__Passage shown__
------------------------------------
While I was visiting with friends and family, someone asked me, “How would you define your style? I was trying to explain it to someone but I couldn’t think of how.” My quick response was, “Chaotic, colorful, fun?”. It was the first time that I thought about defining and articulating my style.

  • Colorful is definitely part of my style. Once, in a painting course I was taking, the teacher asked each student to explain the meaning behind their work. I sat listening to some  deep and powerful responses. Responses like, ‘my work is about unplugging from society, that is why I always include a hidden outlet or plug in each painting.’ By the time it was my turn to speak, all I could think of was, “I like color.” Lame answer, but true! I like seeing color, mixing colors, looking at colors in nature and trying to figure out how I can create them with paint. One of my favorite, if unexpected, side effects of taking art classes was I started seeing—especially colors. I started really looking at everything to see how it could be recreated in art.

  • Chaotic is also part of my style. I don’t like reading directions or following too many rules; it puts a road block in my way and I have trouble beginning. When I feel confined by too many rules, I feel like I’m going to make a mistake and do something “wrong,” which stops me from doing anything at all. I need to let go of those restraints to really create.

  • Hodge-podge. I have taken many different art classes: drawing, painting, pottery, sculpture, color theory, etc. I wasn’t that great at any one of them, but I loved the process, which was enough for me. I hadn’t thought of combining all these different elements and studying mixed media. Loving the process is enough, and I think it shows in my work. Creating pieces I truly love is powerful.

  • Fun. I don’t take my art too seriously. I am always trying to have fun with it. My studio is my play place. I’m game for challenges and have at times felt like what I was working on was becoming a chore, but I’m happy to push through the chore of it when I feel like I am learning something. But now, if the chore outweighs the lesson and I don’t feel forward movement, I just walk away and start something new. I keep art fun and joyful.

  • Personal. I love to personalize things. When I’m talking with someone, I get really excited to hear how they can think about their life and self and to find ways express that on a canvas. I like to make art about places, spaces, people, and moments. I want it to have a personal meaning for the person I am giving it to.

Just like defining a music style: rock, country, folk; art has defined styles: contemporary, abstract, pop. I don’t think I fit in any predefined category—and I don’t want to. I understand the importance of labels, but I don’t really like them.

I think, for now, I’m going to go with “Kateful” as my style.
------------------------------------
__Data section__
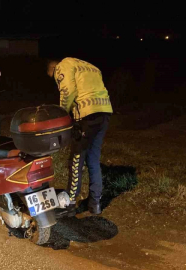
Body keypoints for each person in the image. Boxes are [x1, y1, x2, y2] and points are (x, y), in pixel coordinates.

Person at [47, 57, 113, 215]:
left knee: (77, 159)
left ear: (52, 69)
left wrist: (61, 115)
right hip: (104, 113)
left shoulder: (63, 66)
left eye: (52, 77)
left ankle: (69, 203)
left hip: (86, 116)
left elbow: (67, 91)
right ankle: (95, 203)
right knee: (93, 159)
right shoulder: (91, 67)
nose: (55, 80)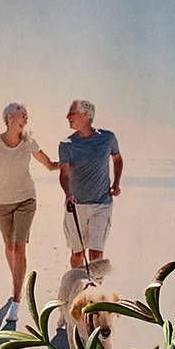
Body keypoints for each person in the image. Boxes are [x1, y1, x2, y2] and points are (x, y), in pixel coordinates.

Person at [0, 103, 58, 320]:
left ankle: (17, 301)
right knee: (9, 247)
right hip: (0, 203)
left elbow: (49, 164)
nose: (26, 120)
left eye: (27, 116)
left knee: (19, 249)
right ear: (9, 118)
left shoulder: (29, 143)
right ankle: (17, 281)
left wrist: (71, 163)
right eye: (23, 116)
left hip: (26, 201)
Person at [57, 99, 122, 266]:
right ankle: (78, 282)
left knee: (96, 255)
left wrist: (116, 183)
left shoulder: (107, 138)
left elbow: (117, 159)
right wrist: (68, 194)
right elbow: (64, 174)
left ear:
------------------------------------
__To do__
- 1) In the passage on personal art style, what name does the writer choose for their own style?
- 2) From the passage on personal art style, reproduce the part that begins at the words "Just like defining" and stops after "really like them.".

__Answers for this exercise__
- 1) "Kateful"

- 2)
Just like defining a music style: rock, country, folk; art has defined styles: contemporary, abstract, pop. I don’t think I fit in any predefined category—and I don’t want to. I understand the importance of labels, but I don’t really like them.